Before going into this point, let me emphasize that statistical significance is usually wrong. Reality rarely matches statistical assumptions.  In the real world, stuff is messy. In stats-land, all is lovely and pristine, smelling not of the putrefaction of modern politics but rather of the perfume of your favorite lover.  In the real world, sadly, your statistical lover is oft the morn, not the eve.

Effect size captures how much any particular difference matters.  A big effect size means that the thing you are looking at REALLY makes a big difference in what you’re measuring.  Effect size and significance are related: The bigger an effect size, the easier it is to find a significant difference.  But the semi-converse is also true: Although a little effect is hard to find, given enough cases in your data, even a little teeny effect will be statistically significant.

Let’s get practical, shall we?

I need someone to hold on to
—Nine Inch Nails, “Terrible Lie”

Imagine, if you will, that we are using 2 rulers to measure 3 pieces of 8.5x11” paper. We are wondering whether, in fact, the rulers — notionally 12” long — are the same as each other.  The first ruler measures the 3 pieces of paper as being {11.1”, 11.1”, 11”}. This sounds pretty good, yes? The second ruler measures the same pieces of paper as {“10.9”, 10.9”, 11”}. Pretty close, yes?
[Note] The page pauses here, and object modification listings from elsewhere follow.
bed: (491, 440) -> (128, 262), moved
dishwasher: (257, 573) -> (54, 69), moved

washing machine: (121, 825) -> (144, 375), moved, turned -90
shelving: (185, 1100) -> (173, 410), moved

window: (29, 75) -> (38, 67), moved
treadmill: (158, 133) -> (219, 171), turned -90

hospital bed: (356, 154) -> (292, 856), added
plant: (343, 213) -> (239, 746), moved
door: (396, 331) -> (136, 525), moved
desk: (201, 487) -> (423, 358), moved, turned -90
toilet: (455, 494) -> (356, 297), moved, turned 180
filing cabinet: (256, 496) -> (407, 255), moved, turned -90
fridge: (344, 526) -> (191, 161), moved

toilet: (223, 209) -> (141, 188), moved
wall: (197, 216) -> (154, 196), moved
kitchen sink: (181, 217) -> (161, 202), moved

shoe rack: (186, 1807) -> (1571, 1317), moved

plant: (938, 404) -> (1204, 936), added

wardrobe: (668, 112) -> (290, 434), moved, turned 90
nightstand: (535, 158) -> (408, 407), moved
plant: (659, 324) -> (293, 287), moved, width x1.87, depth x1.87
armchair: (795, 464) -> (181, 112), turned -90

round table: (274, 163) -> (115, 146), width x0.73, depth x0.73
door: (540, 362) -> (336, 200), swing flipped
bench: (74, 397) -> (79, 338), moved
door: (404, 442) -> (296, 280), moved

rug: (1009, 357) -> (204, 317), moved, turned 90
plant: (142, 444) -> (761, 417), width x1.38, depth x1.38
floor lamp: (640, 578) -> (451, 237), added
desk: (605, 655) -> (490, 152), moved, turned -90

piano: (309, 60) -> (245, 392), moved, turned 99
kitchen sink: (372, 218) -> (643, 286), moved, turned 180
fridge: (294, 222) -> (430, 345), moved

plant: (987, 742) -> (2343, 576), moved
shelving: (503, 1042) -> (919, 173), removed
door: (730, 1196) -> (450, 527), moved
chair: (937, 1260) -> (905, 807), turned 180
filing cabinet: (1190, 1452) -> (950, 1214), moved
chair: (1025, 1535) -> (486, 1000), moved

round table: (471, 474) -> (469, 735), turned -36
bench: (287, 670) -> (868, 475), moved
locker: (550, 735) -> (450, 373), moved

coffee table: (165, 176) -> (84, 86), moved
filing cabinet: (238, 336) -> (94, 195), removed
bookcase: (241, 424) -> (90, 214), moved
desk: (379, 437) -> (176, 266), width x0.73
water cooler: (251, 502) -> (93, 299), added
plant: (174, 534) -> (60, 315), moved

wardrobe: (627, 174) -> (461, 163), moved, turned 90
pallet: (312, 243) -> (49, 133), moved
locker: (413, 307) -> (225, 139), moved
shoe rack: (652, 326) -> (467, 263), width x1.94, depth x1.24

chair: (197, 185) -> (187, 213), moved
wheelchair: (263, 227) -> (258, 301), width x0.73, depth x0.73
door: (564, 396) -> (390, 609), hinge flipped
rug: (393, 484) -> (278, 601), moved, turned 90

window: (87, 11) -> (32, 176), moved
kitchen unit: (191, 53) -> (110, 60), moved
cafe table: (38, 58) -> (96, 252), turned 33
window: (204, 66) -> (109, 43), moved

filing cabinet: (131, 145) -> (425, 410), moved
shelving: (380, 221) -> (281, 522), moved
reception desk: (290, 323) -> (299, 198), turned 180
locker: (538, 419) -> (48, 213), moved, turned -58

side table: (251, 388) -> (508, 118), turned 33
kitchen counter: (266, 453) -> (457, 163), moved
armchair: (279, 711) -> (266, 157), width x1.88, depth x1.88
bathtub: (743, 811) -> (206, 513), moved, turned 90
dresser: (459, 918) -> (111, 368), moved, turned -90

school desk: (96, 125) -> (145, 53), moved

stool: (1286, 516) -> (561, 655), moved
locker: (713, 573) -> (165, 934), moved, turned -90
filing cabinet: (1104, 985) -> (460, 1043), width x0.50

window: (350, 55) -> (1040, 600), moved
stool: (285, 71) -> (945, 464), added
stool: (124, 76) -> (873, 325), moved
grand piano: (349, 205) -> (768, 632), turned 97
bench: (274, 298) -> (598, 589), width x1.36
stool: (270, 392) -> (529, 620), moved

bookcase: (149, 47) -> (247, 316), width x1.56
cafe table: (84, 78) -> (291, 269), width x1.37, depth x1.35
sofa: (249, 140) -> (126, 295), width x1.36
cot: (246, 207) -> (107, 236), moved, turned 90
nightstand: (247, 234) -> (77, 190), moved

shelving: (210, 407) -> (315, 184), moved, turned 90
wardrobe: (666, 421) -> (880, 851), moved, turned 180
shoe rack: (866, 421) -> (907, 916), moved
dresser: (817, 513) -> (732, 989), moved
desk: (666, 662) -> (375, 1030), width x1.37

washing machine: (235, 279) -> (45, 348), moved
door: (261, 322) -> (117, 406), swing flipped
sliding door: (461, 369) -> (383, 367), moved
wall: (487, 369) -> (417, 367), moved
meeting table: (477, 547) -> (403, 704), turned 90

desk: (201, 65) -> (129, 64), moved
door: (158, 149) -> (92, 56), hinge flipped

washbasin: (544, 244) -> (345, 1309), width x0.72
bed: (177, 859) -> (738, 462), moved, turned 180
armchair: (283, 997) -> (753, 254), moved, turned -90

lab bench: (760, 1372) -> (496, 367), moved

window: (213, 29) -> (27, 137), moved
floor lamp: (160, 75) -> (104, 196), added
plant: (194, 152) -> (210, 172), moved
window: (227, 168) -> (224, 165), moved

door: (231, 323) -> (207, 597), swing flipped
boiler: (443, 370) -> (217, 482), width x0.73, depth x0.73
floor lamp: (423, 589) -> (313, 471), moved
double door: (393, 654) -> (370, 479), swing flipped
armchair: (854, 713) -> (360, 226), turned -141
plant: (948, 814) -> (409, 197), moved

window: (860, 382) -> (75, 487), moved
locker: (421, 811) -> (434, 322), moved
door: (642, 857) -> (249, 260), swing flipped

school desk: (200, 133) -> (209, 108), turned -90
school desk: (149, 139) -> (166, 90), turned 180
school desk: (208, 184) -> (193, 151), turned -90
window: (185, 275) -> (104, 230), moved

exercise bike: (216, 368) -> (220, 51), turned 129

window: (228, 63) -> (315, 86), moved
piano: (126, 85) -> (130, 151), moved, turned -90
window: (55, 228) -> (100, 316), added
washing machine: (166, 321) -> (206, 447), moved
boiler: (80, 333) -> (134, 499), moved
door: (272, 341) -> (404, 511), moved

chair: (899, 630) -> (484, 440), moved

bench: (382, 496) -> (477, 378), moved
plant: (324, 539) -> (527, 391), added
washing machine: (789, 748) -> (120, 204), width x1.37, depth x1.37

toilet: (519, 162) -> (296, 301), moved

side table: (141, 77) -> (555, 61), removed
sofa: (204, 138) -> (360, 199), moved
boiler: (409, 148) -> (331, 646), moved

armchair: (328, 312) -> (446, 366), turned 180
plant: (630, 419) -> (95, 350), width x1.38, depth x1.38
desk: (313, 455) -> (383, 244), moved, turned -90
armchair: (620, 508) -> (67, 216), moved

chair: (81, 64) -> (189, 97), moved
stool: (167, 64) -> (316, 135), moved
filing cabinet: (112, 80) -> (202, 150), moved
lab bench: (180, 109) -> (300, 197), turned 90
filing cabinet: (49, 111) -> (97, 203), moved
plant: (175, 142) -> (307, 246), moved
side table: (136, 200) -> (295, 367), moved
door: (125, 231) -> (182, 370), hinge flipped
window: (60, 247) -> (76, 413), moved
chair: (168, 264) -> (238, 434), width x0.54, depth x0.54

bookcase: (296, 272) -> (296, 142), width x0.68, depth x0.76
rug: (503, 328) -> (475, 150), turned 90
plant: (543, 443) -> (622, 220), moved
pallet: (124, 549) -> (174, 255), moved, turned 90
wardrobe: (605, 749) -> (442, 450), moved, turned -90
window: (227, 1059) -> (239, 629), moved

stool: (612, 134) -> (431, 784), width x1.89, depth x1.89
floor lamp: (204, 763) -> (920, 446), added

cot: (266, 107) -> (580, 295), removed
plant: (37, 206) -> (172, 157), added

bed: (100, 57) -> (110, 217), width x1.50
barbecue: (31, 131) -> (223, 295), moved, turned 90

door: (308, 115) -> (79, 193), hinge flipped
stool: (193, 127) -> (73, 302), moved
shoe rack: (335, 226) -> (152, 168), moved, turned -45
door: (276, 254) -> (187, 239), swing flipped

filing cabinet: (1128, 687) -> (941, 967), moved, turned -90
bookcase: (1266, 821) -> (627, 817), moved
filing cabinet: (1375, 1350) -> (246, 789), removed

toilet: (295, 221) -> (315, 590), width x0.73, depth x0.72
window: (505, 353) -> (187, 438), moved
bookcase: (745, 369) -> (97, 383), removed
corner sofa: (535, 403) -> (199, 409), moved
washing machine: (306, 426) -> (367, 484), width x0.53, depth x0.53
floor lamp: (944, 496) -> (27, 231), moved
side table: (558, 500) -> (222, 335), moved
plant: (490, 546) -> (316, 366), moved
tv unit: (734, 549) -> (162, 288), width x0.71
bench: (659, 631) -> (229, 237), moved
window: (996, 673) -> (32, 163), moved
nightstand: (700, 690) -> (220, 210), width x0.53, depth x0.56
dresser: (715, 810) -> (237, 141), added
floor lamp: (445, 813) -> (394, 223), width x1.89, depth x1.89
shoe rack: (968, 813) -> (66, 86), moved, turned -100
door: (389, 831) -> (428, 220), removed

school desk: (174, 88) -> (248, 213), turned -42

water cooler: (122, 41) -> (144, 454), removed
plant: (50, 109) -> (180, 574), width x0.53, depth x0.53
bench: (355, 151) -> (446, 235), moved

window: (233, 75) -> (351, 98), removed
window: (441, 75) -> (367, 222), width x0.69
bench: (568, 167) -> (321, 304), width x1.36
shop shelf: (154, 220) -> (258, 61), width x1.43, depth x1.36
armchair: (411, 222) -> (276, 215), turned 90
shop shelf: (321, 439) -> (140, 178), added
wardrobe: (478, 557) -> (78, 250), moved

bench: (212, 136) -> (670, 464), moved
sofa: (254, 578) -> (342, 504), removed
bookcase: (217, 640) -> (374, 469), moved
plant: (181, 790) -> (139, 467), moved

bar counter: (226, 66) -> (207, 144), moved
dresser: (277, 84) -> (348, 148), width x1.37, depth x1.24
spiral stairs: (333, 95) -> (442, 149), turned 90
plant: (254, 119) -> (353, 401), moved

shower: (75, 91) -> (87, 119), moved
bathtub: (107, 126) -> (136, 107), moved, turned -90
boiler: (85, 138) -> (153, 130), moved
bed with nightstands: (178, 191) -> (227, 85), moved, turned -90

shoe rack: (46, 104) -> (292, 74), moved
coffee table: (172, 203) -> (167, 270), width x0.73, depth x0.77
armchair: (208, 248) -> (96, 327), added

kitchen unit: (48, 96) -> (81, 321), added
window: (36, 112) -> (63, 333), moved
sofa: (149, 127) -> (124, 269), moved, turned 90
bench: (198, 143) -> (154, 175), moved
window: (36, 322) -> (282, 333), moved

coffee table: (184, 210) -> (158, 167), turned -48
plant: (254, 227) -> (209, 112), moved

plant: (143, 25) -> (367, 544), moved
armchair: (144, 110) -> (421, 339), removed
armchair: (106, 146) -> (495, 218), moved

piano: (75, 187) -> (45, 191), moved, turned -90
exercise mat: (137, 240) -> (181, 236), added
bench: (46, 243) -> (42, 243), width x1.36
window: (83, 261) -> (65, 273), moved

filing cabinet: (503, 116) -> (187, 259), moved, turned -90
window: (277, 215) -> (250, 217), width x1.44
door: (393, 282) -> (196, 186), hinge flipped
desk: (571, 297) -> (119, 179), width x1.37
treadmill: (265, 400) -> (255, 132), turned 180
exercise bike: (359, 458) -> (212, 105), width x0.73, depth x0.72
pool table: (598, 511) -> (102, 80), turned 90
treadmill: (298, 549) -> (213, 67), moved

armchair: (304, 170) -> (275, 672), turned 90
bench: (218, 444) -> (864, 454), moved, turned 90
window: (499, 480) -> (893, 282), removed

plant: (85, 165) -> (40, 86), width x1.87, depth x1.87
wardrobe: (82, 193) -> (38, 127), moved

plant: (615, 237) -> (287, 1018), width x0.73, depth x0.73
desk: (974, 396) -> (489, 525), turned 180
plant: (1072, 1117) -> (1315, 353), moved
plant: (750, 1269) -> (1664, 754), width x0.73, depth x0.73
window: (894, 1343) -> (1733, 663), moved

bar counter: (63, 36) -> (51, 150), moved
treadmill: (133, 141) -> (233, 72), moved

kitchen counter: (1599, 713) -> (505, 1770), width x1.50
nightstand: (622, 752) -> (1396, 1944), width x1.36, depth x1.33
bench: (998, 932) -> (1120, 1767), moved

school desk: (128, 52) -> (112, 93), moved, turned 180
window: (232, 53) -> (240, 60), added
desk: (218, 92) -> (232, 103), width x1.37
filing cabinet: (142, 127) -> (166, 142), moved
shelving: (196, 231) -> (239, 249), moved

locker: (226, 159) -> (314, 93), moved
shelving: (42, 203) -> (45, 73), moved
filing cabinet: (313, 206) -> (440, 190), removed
According to the standard statistical test you’d use here, these two rulers are different from one another with a “p-value” of less than .05 (the normal standard).  So, they are significantly different, despite varying by only about 2%.  They are different, but, really, who cares — the effect size is about 2%.

A small effect, but a significant one. I don’t think anyone will get rich on that 2%, although most papers, journalists, and reports will report simply the significance of the difference.

Check the effect size. Do you really care, at the end of the day, about 2% in rulers? Probably not.